>>>
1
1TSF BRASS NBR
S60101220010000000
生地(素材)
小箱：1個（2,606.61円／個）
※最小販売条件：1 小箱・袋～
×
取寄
<<<
>>>
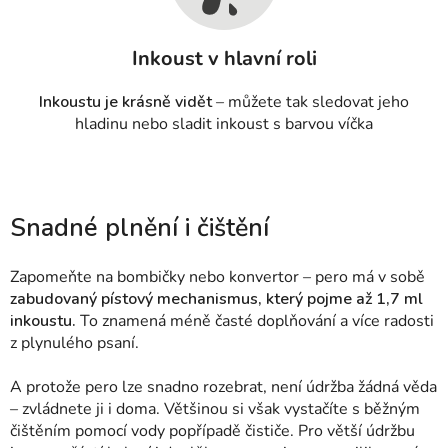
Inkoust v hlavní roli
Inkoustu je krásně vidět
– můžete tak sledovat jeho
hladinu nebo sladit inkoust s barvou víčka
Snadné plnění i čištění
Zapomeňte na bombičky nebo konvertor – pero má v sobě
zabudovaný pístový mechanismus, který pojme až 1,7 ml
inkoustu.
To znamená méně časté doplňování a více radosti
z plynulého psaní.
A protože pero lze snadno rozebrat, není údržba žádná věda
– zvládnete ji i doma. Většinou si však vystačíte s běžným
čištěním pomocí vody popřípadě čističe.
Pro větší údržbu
<<<
_Aim of the task_
Could you restate, word for word, the lines above from the one with "Zapomeňte na bombičky" to the one with "Pro větší údržbu", both included?

_Response to the task_
Zapomeňte na bombičky nebo konvertor – pero má v sobě
zabudovaný pístový mechanismus, který pojme až 1,7 ml
inkoustu.
To znamená méně časté doplňování a více radosti
z plynulého psaní.
A protože pero lze snadno rozebrat, není údržba žádná věda
– zvládnete ji i doma. Většinou si však vystačíte s běžným
čištěním pomocí vody popřípadě čističe.
Pro větší údržbu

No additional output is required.